L’affiliazione di Ma al Partito comunista cinese, ha scritto il New York Times, riflette la volontà della leadership del paese di rafforzare la sua legittimità di fronte alla propria popolazione: raccontare grandi storie di successo economico, come quella di Ma, è uno dei sistemi che ha infatti trovato il presidente Xi Jinping per rafforzare ancora di più il ruolo del partito nella società. Il messaggio che sta lanciando il partito è chiaro, ha detto al New York Times Kellee Tsai, dell’università di Scienza e Tecnologia di Hong Kong: «Anche Jack Ma è un membro del partito. Non ti fa venire voglia di unirti?».

Il padrone della Cina

L’iscrizione al Partito comunista di grandi e importanti imprenditori cinesi non porta benefici solo al partito, ma anche agli imprenditori stessi, che in questo modo possono sfruttare i benefici di un’ampia rete di protezione che altrimenti non avrebbero. In Cina, infatti, la proprietà privata è poco protetta ed è per lo più soggetta alle decisioni unilaterali e spesso arbitrarie dello stato. Non è chiaro quanti soldi Jack Ma dia al Partito comunista, anche se si sa che normalmente gli iscritti con i redditi più alti versano mensilmente al partito il 2 per cento del loro stipendio.

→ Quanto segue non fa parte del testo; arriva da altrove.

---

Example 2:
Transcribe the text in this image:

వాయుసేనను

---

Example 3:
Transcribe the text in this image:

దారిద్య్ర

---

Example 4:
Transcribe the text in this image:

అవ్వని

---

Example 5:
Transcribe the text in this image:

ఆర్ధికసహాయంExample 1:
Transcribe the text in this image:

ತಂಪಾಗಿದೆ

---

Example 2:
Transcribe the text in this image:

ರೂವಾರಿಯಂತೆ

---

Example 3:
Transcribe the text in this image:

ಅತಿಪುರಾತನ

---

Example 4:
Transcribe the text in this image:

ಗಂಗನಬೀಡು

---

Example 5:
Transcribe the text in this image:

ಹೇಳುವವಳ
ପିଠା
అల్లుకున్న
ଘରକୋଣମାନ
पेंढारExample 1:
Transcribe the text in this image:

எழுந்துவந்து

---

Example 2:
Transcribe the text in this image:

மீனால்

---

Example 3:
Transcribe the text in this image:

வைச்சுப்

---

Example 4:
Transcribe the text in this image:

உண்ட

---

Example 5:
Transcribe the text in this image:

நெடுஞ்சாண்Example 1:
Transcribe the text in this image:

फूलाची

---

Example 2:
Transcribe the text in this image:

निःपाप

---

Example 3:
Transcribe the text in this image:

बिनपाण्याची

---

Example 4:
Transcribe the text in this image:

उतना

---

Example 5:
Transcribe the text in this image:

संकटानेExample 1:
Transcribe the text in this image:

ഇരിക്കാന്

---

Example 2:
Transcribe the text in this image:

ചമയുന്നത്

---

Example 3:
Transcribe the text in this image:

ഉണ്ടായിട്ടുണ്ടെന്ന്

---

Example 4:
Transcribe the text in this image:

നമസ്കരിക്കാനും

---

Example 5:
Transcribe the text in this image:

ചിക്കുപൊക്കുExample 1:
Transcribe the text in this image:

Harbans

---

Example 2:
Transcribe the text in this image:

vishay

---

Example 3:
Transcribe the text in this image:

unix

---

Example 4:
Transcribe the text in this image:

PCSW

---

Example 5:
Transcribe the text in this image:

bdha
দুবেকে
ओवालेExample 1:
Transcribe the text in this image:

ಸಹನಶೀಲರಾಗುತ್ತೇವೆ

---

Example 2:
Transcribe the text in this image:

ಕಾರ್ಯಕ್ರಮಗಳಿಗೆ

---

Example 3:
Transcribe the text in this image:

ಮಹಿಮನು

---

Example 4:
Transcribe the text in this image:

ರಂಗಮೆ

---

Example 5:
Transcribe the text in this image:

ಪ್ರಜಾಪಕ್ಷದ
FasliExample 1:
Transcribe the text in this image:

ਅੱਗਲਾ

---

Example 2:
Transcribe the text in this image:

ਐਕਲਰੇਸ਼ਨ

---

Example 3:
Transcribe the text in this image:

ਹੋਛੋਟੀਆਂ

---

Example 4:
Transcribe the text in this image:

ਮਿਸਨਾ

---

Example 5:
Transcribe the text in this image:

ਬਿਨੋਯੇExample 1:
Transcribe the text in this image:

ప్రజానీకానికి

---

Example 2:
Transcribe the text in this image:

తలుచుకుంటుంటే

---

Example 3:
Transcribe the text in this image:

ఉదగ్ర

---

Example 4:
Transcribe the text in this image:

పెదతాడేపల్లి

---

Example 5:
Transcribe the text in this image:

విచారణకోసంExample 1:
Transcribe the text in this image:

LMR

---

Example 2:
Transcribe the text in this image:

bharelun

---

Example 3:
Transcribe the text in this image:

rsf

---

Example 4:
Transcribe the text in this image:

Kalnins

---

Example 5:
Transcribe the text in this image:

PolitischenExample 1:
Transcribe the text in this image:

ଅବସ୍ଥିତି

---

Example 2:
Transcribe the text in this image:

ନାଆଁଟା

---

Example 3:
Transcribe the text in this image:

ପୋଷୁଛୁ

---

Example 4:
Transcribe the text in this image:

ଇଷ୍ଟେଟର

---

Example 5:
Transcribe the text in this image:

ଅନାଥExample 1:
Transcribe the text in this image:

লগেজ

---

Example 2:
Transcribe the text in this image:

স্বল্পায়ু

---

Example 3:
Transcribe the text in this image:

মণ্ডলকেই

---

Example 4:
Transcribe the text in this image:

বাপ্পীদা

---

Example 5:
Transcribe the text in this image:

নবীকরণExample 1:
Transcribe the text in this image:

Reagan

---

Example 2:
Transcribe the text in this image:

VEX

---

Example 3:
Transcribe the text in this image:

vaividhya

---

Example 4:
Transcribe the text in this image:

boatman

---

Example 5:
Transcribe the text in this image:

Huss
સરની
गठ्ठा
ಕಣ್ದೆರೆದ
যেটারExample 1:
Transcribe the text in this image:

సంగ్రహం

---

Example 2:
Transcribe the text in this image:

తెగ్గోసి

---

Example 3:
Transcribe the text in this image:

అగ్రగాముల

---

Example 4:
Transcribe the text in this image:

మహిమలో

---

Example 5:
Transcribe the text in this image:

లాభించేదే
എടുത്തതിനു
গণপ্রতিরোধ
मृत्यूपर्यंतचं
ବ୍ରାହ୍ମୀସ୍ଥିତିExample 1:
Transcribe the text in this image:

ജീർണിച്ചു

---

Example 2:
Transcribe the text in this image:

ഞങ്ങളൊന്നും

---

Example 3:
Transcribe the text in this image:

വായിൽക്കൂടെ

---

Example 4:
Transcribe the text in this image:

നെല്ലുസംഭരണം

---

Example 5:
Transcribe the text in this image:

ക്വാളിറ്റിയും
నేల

Il potere della classe imprenditoriale cinese, ha scritto il New York Times, si è ridotto da quando Xi Jinping è diventato presidente, nel 2012. Sotto la guida di Xi, il Partito comunista ha cominciato ad avere un ruolo sempre più rilevante nella politica e nell’economia nazionali, una tendenza opposta a quella che si era vista durante la leadership di un altro grande e potente presidente cinese, Deng Xiaoping, tra il 1978 e il 1992. Per esempio, ogni ente con più di tre membri iscritti al Partito comunista è oggi obbligato per legge a istituire uno spazio fisico per una sezione del partito stesso. Secondo i dati ufficiali, circa tre quarti delle imprese private cinesi lo hanno fatto nel 2017.